#### Problem:
Reproduce the material below word for word, from its opening line through the line containing "Sign up for our e-mail newsletter", both included.

#### Input records:
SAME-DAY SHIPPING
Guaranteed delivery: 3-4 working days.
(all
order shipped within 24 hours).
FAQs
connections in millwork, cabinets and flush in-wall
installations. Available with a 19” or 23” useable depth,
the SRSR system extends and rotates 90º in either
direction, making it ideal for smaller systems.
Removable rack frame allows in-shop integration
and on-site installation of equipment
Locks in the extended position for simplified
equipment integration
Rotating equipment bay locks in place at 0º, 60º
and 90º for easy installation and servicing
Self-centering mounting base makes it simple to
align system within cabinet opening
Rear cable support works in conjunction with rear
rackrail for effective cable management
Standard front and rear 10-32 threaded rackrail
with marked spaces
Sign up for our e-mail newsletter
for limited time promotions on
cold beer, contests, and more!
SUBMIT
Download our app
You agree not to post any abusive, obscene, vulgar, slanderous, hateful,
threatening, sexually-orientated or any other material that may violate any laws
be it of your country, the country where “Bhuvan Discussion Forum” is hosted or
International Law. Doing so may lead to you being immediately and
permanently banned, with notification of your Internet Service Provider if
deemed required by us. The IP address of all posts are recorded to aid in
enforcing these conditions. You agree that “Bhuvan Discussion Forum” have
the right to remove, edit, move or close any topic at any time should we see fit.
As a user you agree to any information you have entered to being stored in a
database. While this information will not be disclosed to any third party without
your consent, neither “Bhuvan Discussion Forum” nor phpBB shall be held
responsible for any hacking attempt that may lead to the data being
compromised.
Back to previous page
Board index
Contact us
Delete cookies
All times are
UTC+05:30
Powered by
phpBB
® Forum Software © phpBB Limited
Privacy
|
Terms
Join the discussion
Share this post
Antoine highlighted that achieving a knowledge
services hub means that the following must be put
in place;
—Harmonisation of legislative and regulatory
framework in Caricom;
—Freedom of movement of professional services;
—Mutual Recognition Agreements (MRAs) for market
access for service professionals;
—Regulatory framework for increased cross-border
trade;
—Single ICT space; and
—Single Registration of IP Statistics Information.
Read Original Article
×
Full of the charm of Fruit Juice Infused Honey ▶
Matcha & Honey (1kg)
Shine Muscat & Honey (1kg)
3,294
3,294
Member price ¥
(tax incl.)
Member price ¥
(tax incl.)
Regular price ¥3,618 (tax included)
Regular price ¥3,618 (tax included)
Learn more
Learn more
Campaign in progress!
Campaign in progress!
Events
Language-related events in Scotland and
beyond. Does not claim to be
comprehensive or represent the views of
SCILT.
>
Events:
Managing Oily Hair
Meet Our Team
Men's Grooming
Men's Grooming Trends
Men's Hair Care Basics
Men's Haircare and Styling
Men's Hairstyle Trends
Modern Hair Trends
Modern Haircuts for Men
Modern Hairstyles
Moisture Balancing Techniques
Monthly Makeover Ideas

#### Solution:
SAME-DAY SHIPPING
Guaranteed delivery: 3-4 working days.
(all
order shipped within 24 hours).
FAQs
connections in millwork, cabinets and flush in-wall
installations. Available with a 19” or 23” useable depth,
the SRSR system extends and rotates 90º in either
direction, making it ideal for smaller systems.
Removable rack frame allows in-shop integration
and on-site installation of equipment
Locks in the extended position for simplified
equipment integration
Rotating equipment bay locks in place at 0º, 60º
and 90º for easy installation and servicing
Self-centering mounting base makes it simple to
align system within cabinet opening
Rear cable support works in conjunction with rear
rackrail for effective cable management
Standard front and rear 10-32 threaded rackrail
with marked spaces
Sign up for our e-mail newsletter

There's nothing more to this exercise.